Первым громко присвистнул Джеймс. Это имя о чем-то ему говорило. Я помнила, как много лет тому назад Джеймс не имел ни малейшего понятия о фигурном катании. Но теперь он достаточно долго был членом нашей семьи, чтобы разбираться в этом виде спорта больше, и я могла бы в этом поклясться.
– Он избавился от своей партнерши? – оживился Джонатан, поправляя очки на носу так, словно это была лучшая сплетня, услышанная им за последнее время.
Мама, вскинув брови, кивнула:
– Насколько я знаю, несколько дней назад.
Я постаралась засунуть в рот большой кусок курицы, чтобы по моему лицу нельзя было прочитать: случилось совсем не это.
К счастью, мой любопытный тупица-брат зевнул.
– Они же всего пару лет назад начали кататься вместе? – спросил Джоджо, обращая свой вопрос к маме, потому что она была в курсе всех сплетен.
– Угу. Партнерша, которая была до нее, дважды падала на финале Гран-при. Они завоевали бронзу, а с этой девушкой он стал победителем национального чемпионата и чемпионата мира.
Гран-при. Чемпионат мира. Национальное первенство. Три самых престижных соревнования по фигурному катанию. Только Иван мог облажаться и все равно что-то выиграть.
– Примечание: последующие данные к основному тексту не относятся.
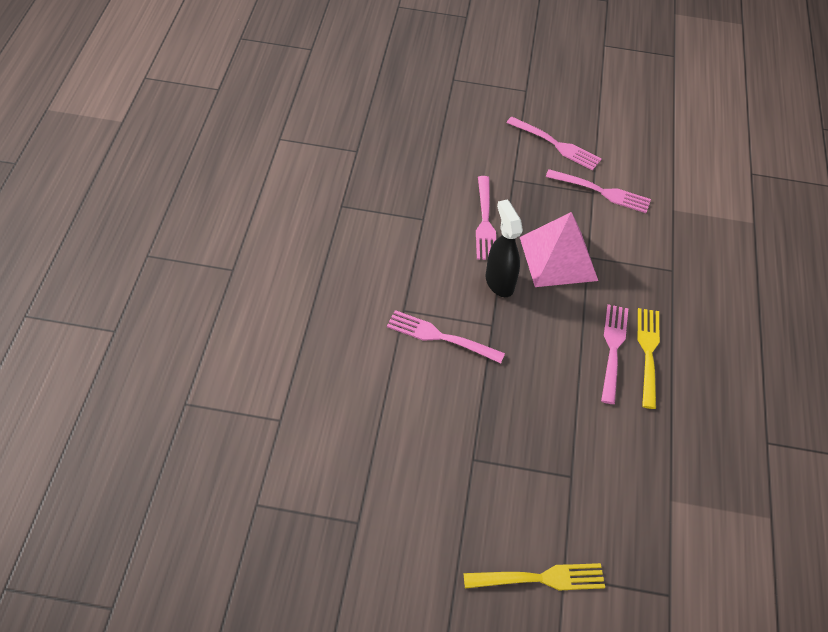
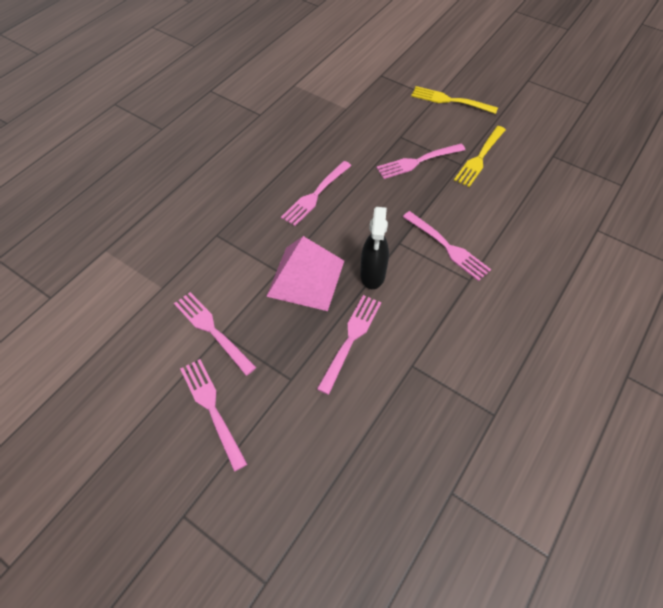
camera: 150 degrees left, 5 degrees up
(527, 442) = (418, 161): none -> pink fork
(648, 354) = (292, 183): yellow fork -> yellow fork (480, 157)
Эти мысли должны были вселить в меня уверенность, что я делаю правильный выбор, принимая его предложение, но я лишь озлобилась на саму себя за то, что облажалась и так и не заняла никаких мест.
– Карина ничего тебе не рассказывала? – Мама переключила свое внимание на меня.
Стараясь тщательно пережевать курицу, я покачала головой и проговорила с набитым ртом:
– Она еще в Мехико. – Они знали, что она в колледже.
– Напиши ей и узнай, – посоветовала мне мама.
Я нахмурилась.
– Сама напиши.
Мама ухмыльнулась, словно говоря: ну, давай же.
– Так и сделаю.
– Я всегда забываю, что Карина – его сестра, – заметил Джеймс, наклоняясь через стол. – Он вблизи так же привлекателен? Когда видишь его вживую.
Я хихикнула:
– Нет.
Джоджо усмехнулся:
– Ага. – Но его тон взбесил меня. Я посмотрела в его сторону и увидела, что он облокотился на плечо Джеймса. Этот идиот притворялся, будто пытается говорить шепотом, но, глядя прямо на меня, добавил: – Джесмин всегда с ним флиртовала. Видел бы ты.
Подавившись курицей, я не смогла проглотить ее и закашлялась.
– Что за бред?!
После его «ха!» я тут же показала ему средний палец.
– Даже не прикидывайся. Ты всегда приходила домой и говорила о нем, – заявил мужчина ростом метр шестьдесят восемь, всегда идеально сочетавший в себе качества старшего брата, всегда готового прийти на помощь, и досадной занозы в заднице, не способной вовремя остановиться. – Ты была неравнодушна к нему. Мы все знали. – Посмотрев на Джеймса, он вскинул брови. – Мы знали.
Он издевался надо мной? Он, блин, издевался, да? Я флиртовала с Иваном? С Иваном?
– Нет, – спокойно сказала я только потому, что, прояви я излишнюю агрессию, они бы стали нести всякую чушь. Я знала, как они действуют. – Я не флиртовала с ним. – И специально для того, чтобы Джеймс понял, подчеркнула: – Никогда.
Мама издала звук, который, как правило, означал: «Ну-ну».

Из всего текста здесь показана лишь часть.